Comparing the mapping and serial number information from SMS against the installer, you can now be certain of the correct hdisk to use.
View in AIX
Once AIX is installed the lspv -u
command can be used to view the
serial numbers for LUNs and compare to the information from SMS:
% lspv -u hdisk0 00123123ad934732 rootvg active 33213500501231231231C480000000000022204214503IBMfcp 2343caaf-b0aa-cd71-3d29-15adad9qcc28 hdisk1 00123123be048213 altinst_rootvg 33213500501231231231C480000000000022304214503IBMfcp 10b2226b-8224-6323-a642-82134e5e5954
Bonus Feature: Test Network ports
Cable testing is always frustrating before an OS is installed. SMS now includes a way to test the SAN connection as we discussed above. It also allows you to check network ports too!
Under the SMS main menu "I/O Device Information", there is now a listing for "Network ports":
I/O Device Information 1. SAN 2. SAS 3. NVMe 4. vSCSI 5. Firmware device driver Secure Boot validation failures 6. Network ports <===============
This presents a list of network ports and can do a link test on them. It can also test all ports to find which ones have link.

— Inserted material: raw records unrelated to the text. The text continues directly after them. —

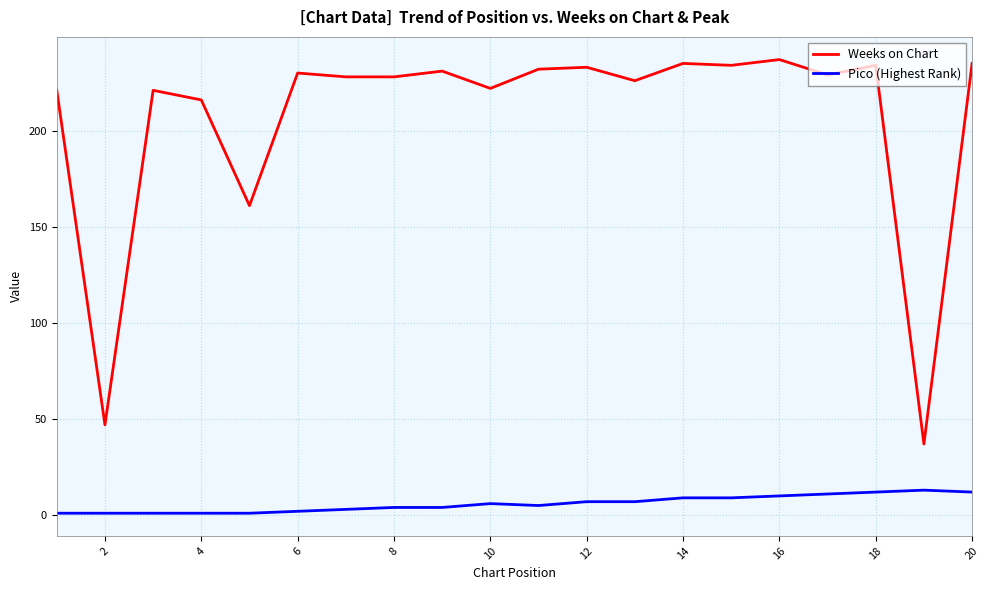

True or false: Pico (Highest Rank) and Weeks on Chart cross at least once.

False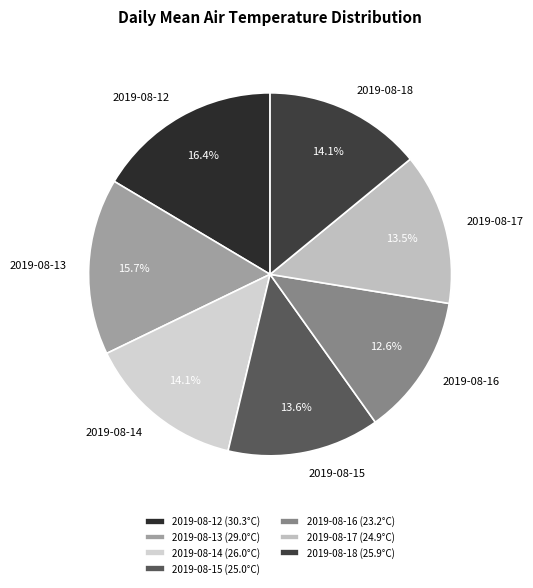

Between 2019-08-13 and 2019-08-15, which is larger?

2019-08-13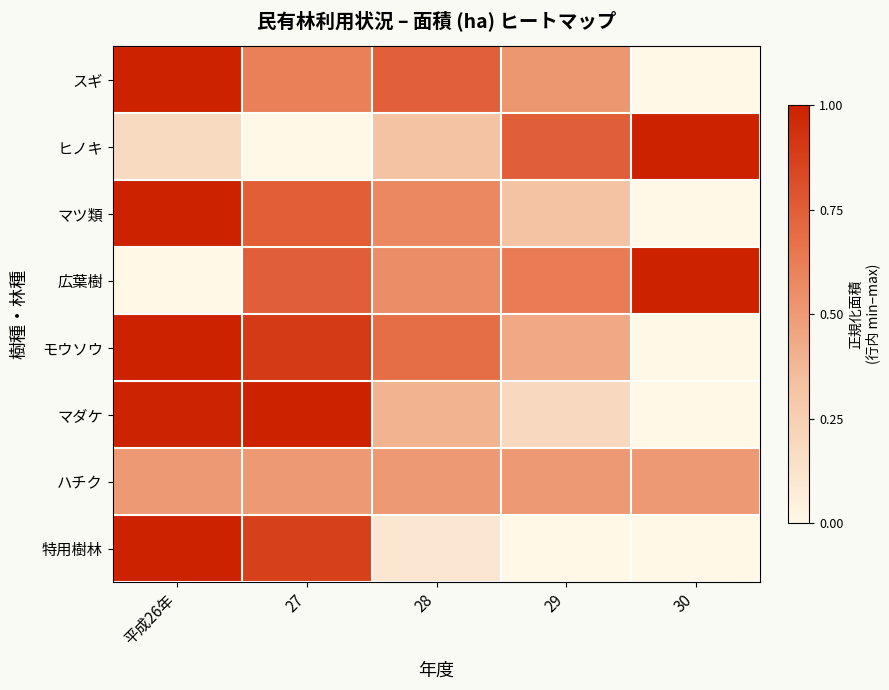

Which has a higher value, 28 or 30?

28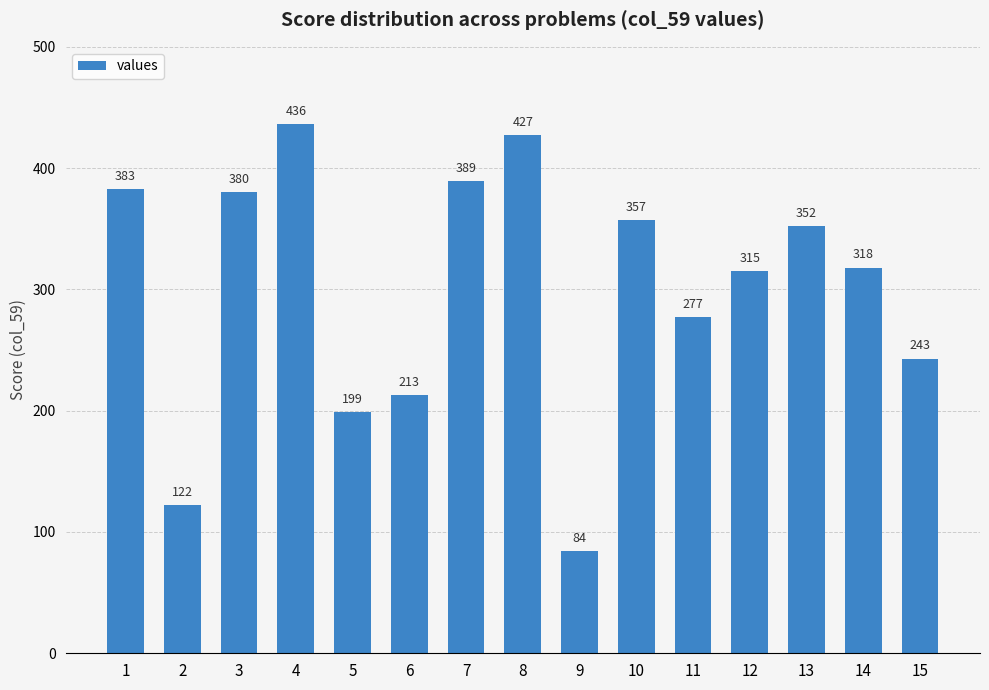

Is it true that the value at 10 is 357?

True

PowerPC Firmware Version FW950.30 (VM950_092) SMS (c) Copyright IBM Corp. 2000,2021 All rights reserved. ------------------------------------------------------------------------------- Network Port connectivity check menu Ports with * are connected to a network and are capable of network activity PCIe2 4-Port (10GbE SFP+ & 1Gb U78D4.ND1.CSS9999-P1-C11-T1 PCIe2 4-Port (10GbE SFP+ & 1Gb U78D4.ND1.CSS9999-P1-C11-T2 PCIe2 4-Port (10GbE SFP+ & 1Gb U78D4.ND1.CSS9999-P1-C11-T3 PCIe2 4-Port (10GbE SFP+ & 1Gb U78D4.ND1.CSS9999-P1-C11-T4 PCIe2 4-Port (10GbE SFP+ & 1Gb U78D4.ND1.CSS9999-P1-C8-T1 PCIe2 4-Port (10GbE SFP+ & 1Gb U78D4.ND1.CSS9999-P1-C8-T2 PCIe2 4-Port (10GbE SFP+ & 1Gb U78D4.ND1.CSS9999-P1-C8-T3 PCIe2 4-Port (10GbE SFP+ & 1Gb U78D4.ND1.CSS9999-P1-C8-T4
These tools are very handy when remotely supporting a physical installation.